ACTIVIDAD 1: Repite completo y sin ningún cambio el texto sobre la bondad humana sin Dios.

"Cuando los más necesitados del mundo nos reclaman los derechos de su dignidad y cuidado" ¿Hasta dónde llega la bondad humana sin Dios?

¿Hasta dónde llega la bondad humana sin Dios?
¿Hasta dónde llega la bondad humana sin Dios?

"'Sin miedo no puede haber fe. El que no teme al demonio, ya no necesita a Dios', escribe Humberto Eco… Y tiene razón, un parte de razón, al referirse a la experiencia del mundo occidental… Pero que ya ni de lejos representa la razón sin más"

"Y es que si quien no teme al demonio, ya no necesita a Dios, hay que reconocer la otra cara del dilema: sin aprecio por Dios cuesta mantener el dolor y amor hacia el ser humano"

"Mucho más interesante ahora es la pregunta de ¿cuándo el demonio que sale a patadas por la puerta, al dejar de amar a Dios, entra por la ventana con la forma de situaciones endemoniadas del vivir en común?"

"Sin Dios, es fácil que nos falten razones para ser tan justos como la vida requiere; y tan generosos, menos todavía. Es la otra media verdad del caso. Yo le daría una vuelta"

“Sin miedo no puede haber fe. El que no teme al demonio, ya no necesita a Dios”, escribe HumbertoEco en una sentencia que reúne con claridad meridiana el núcleo de la cultura moderna. Y tiene razón, un parte de razón, al referirse a la experiencia del mundo occidental. Este es el modo como nos vivimos la gran mayoría de los hombres y mujeres que hemos asimilado las ilustraciones recientes.

Acostumbrados a escucharlo, cultivados en el optimismo intelectual de la modernidad, podríamos encontrarnos cómodos conversando del tema en el bar o en la calle. Con la jerga más elaborada, o con el sentido común de las verdades compartidas, es fácil proseguir su explicación. Es fácil, y sería más exacto decir que era fácil.

ACTIVIDAD 2: Por favor, reproduce sin alteraciones todo lo que hay en los registros desde su comienzo hasta la línea que contiene "deportistas con agendas apretadas y", incluida esta.

Datos recopilados:
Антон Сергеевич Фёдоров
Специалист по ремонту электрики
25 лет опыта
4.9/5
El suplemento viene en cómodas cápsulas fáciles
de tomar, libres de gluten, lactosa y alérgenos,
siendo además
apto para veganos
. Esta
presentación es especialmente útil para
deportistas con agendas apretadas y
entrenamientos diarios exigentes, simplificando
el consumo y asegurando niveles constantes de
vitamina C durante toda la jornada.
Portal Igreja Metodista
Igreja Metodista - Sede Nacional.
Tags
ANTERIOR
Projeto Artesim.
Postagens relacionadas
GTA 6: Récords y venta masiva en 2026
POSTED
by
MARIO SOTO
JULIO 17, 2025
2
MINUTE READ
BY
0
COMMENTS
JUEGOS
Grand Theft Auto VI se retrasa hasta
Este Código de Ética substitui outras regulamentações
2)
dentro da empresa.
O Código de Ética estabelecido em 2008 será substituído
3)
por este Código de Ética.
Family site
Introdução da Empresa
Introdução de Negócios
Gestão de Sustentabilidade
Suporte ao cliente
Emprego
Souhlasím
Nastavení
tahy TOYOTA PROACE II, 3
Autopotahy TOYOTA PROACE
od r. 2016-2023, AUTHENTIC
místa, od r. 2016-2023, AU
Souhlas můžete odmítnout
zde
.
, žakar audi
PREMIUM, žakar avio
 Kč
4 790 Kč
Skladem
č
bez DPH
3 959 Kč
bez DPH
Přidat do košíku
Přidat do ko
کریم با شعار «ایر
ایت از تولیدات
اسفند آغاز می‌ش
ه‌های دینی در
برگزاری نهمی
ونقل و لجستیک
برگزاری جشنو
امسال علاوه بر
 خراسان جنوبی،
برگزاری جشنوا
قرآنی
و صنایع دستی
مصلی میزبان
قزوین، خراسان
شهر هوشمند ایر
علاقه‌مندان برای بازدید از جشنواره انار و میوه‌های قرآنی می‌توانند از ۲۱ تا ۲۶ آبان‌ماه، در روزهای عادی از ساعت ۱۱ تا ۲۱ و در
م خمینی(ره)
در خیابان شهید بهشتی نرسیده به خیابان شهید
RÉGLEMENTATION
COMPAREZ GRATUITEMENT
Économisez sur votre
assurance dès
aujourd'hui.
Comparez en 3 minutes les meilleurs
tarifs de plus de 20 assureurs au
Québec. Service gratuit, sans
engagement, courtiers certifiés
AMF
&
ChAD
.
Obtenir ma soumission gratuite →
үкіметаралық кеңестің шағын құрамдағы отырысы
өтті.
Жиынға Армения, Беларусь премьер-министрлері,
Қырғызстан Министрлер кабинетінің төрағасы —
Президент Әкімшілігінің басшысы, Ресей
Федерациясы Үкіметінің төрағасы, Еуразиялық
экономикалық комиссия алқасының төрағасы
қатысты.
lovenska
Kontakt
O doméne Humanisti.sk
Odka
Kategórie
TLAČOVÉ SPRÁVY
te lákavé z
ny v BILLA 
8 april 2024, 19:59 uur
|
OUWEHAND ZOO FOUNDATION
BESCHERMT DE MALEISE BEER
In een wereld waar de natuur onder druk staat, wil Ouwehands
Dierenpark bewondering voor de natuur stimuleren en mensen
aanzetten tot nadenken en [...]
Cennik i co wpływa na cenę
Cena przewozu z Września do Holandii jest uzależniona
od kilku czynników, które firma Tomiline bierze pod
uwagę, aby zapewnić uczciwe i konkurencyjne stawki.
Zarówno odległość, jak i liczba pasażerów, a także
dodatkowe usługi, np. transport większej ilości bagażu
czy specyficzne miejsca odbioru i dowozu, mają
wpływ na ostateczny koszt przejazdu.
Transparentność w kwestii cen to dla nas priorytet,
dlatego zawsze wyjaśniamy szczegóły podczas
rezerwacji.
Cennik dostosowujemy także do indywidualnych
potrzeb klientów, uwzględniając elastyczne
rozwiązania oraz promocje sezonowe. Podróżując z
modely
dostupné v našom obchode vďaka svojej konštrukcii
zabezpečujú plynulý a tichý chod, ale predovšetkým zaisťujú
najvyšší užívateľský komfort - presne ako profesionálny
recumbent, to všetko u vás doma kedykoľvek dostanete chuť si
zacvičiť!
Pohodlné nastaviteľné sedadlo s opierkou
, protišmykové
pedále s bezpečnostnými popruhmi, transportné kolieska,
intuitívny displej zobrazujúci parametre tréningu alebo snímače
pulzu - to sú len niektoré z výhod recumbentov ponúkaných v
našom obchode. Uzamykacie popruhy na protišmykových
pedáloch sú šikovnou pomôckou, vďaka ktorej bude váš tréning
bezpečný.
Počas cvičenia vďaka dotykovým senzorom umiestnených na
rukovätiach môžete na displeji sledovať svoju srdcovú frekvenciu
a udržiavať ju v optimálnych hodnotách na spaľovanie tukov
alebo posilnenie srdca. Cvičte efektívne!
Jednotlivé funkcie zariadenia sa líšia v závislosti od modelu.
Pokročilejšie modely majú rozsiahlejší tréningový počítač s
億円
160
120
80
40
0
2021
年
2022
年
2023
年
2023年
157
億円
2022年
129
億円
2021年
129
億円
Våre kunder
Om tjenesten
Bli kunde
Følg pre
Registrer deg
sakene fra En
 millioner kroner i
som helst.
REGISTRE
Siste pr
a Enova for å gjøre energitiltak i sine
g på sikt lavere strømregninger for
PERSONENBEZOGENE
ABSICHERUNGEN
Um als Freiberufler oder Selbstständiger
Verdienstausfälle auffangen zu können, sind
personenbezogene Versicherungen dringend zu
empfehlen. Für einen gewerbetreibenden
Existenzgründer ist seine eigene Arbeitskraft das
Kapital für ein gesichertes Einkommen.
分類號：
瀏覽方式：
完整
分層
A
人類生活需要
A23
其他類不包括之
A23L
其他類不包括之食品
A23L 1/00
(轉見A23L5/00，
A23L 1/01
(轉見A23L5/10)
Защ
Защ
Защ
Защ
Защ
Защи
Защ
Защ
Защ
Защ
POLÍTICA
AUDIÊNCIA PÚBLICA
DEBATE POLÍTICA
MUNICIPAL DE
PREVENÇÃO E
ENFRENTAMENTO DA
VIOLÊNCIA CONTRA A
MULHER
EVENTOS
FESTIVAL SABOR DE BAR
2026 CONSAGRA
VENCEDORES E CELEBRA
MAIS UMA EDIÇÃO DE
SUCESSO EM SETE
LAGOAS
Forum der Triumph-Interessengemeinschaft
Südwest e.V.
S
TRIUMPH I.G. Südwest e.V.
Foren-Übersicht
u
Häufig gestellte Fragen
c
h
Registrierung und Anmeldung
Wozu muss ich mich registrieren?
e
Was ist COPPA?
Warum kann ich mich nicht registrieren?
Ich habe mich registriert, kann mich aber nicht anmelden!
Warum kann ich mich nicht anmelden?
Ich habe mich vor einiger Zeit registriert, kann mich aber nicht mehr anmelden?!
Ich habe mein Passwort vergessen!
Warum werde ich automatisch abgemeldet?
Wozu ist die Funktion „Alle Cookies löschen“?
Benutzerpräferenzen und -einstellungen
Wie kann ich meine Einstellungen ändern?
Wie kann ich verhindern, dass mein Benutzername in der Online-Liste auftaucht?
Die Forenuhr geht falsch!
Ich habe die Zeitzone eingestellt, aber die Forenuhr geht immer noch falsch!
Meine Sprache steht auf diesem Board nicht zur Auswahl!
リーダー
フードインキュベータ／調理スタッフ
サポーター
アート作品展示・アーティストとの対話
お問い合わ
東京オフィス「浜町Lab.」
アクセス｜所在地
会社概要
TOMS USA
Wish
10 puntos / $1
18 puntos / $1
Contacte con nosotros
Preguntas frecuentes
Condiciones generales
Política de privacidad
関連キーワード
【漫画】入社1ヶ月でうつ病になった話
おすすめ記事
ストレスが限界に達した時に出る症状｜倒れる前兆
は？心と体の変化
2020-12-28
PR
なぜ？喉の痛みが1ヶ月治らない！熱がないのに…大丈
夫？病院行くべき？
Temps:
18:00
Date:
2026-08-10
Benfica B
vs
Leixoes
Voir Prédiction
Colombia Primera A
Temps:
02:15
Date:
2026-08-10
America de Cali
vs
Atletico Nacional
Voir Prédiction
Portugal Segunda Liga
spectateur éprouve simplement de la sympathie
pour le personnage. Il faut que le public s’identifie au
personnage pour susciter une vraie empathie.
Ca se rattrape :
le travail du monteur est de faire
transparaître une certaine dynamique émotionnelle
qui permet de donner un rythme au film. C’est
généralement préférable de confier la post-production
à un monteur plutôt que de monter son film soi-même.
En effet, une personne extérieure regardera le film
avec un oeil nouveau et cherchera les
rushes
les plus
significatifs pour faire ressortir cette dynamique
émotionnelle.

RESPUESTA ESCRITA 1:
"Cuando los más necesitados del mundo nos reclaman los derechos de su dignidad y cuidado" ¿Hasta dónde llega la bondad humana sin Dios?

¿Hasta dónde llega la bondad humana sin Dios?
¿Hasta dónde llega la bondad humana sin Dios?

"'Sin miedo no puede haber fe. El que no teme al demonio, ya no necesita a Dios', escribe Humberto Eco… Y tiene razón, un parte de razón, al referirse a la experiencia del mundo occidental… Pero que ya ni de lejos representa la razón sin más"

"Y es que si quien no teme al demonio, ya no necesita a Dios, hay que reconocer la otra cara del dilema: sin aprecio por Dios cuesta mantener el dolor y amor hacia el ser humano"

"Mucho más interesante ahora es la pregunta de ¿cuándo el demonio que sale a patadas por la puerta, al dejar de amar a Dios, entra por la ventana con la forma de situaciones endemoniadas del vivir en común?"

"Sin Dios, es fácil que nos falten razones para ser tan justos como la vida requiere; y tan generosos, menos todavía. Es la otra media verdad del caso. Yo le daría una vuelta"

“Sin miedo no puede haber fe. El que no teme al demonio, ya no necesita a Dios”, escribe HumbertoEco en una sentencia que reúne con claridad meridiana el núcleo de la cultura moderna. Y tiene razón, un parte de razón, al referirse a la experiencia del mundo occidental. Este es el modo como nos vivimos la gran mayoría de los hombres y mujeres que hemos asimilado las ilustraciones recientes.

Acostumbrados a escucharlo, cultivados en el optimismo intelectual de la modernidad, podríamos encontrarnos cómodos conversando del tema en el bar o en la calle. Con la jerga más elaborada, o con el sentido común de las verdades compartidas, es fácil proseguir su explicación. Es fácil, y sería más exacto decir que era fácil.

RESPUESTA ESCRITA 2:
Антон Сергеевич Фёдоров
Специалист по ремонту электрики
25 лет опыта
4.9/5
El suplemento viene en cómodas cápsulas fáciles
de tomar, libres de gluten, lactosa y alérgenos,
siendo además
apto para veganos
. Esta
presentación es especialmente útil para
deportistas con agendas apretadas y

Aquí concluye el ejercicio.